Eventually I realized that all I or anyone really needed was a postage-stamp-size piece of tape at the center of the lips—a Charlie Chaplin mustache moved down an inch. That’s it. This approach felt less claustrophobic and allowed a little space on the sides of the mouth if I needed to cough or talk. After much trial and error, I settled on 3M Nexcare Durapore “durable cloth” tape, an all-purpose surgical tape with a gentle adhesive. It was comfortable, had no chemical scent, and didn’t leave residue.

In the three nights since I started using this tape, I went from snoring four hours to only ten minutes. I’d been warned by Burhenne that sleep tape won’t do anything to help treat sleep apnea. My experience suggested otherwise. As my snoring disappeared, so did apnea.

I’d suffered up to two dozen apnea events in the mouthbreathing phase, but last night had zero. I suffered no creepy insomniac hallucinations, no late-night ruminations on Homo habilis or Edward Gorey. I never woke up needing to pee. I didn’t have to, because my pituitary gland was likely releasing vasopressin. I was finally sleeping soundly.

Meanwhile, Olsson went from snoring half the night to not snoring for even a minute. His apnea events dropped from 53 to zero.

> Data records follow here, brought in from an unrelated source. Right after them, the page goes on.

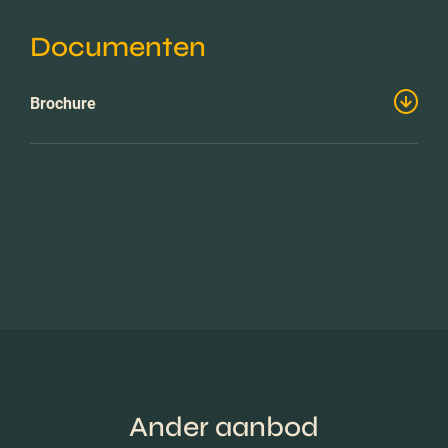
Documenten
Brochure
Ander aanbod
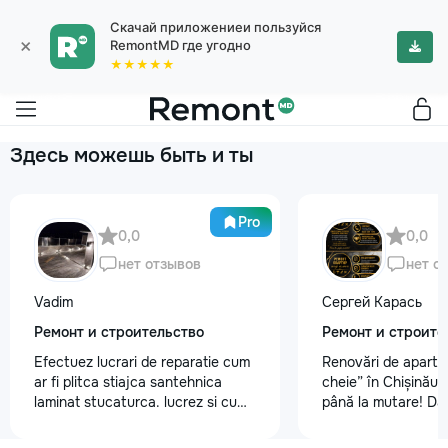
Скачай приложениеи пользуйся
×
RemontMD где угодно
★★★★★
Здесь можешь быть и ты
Pro
0,0
0,0
нет отзывов
нет о
Vadim
Сергей Карась
Ремонт и строительство
Ремонт и строите
Efectuez lucrari de reparatie cum
Renovări de aparta
ar fi plitca stiajca santehnica
cheie” în Chișinău –
laminat stucaturca. lucrez si cu
până la mutare! Da
lemnu cum ar fi vagonca cine are
aveți un design-pro
nevoe apelati 068368379
problemă. Vă putem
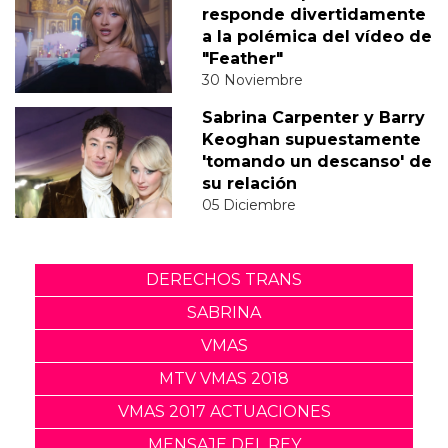
responde divertidamente
a la polémica del vídeo de
"Feather"
30 Noviembre
Sabrina Carpenter y Barry
Keoghan supuestamente
'tomando un descanso' de
su relación
05 Diciembre
DERECHOS TRANS
SABRINA
VMAS
MTV VMAS 2018
VMAS 2017 ACTUACIONES
MENSAJE DEL REY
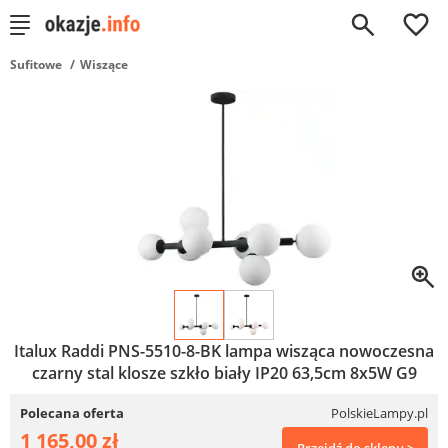
0
Sufitowe
Wiszące
Italux Raddi PNS-5510-8-BK lampa wisząca nowoczesna
czarny stal klosze szkło biały IP20 63,5cm 8x5W G9
Polecana oferta
PolskieLampy.pl
1 165,00 zł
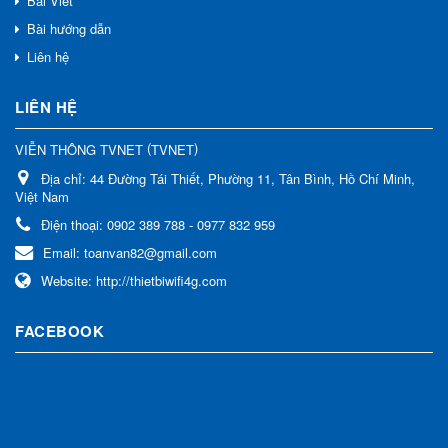
Bài Viết
Bài hướng dẫn
Liên hệ
LIÊN HỆ
(
)
VIỄN THÔNG TVNET
TVNET
Địa chỉ:
44 Đường Tái Thiết, Phường 11, Tân Bình, Hồ Chí Minh,
Việt Nam
Điện thoại:
0902 389 788 - 0977 832 959
Email:
toanvan82@gmail.com
Website:
http://thietbiwifi4g.com
FACEBOOK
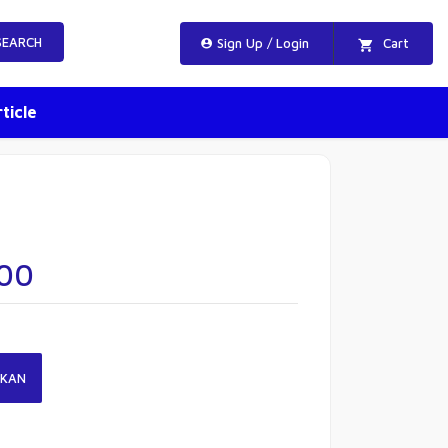
EARCH
Sign Up / Login
Cart
ticle
000
KAN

The bright-eyed, cotton-haired Swede I’d felt so guilty about abusing had been reborn. Earlier today he was smiling, so convinced of sleep tape’s healing power that he kept a piece of it stuck to his lips for the rest of the morning.

Sleep, and life, had become something that Olsson and I embraced again. Now, sitting in bed, with a little stamp of white tape stuck to my lips, I flipped to the last page in Catlin’s Breath of Life, the final paragraph he’d ever publish in his long life of research.

“And if I were to endeavor to bequeath to posterity the most important Motto which human language can convey, it should be in three words—SHUT-YOUR-MOUTH. . . . Where I would paint and engrave it, in every Nursery, and on every Bed-post in the Universe, its meaning could not be mistaken.

“And if obeyed,” he continued, “its importance would soon be realized.”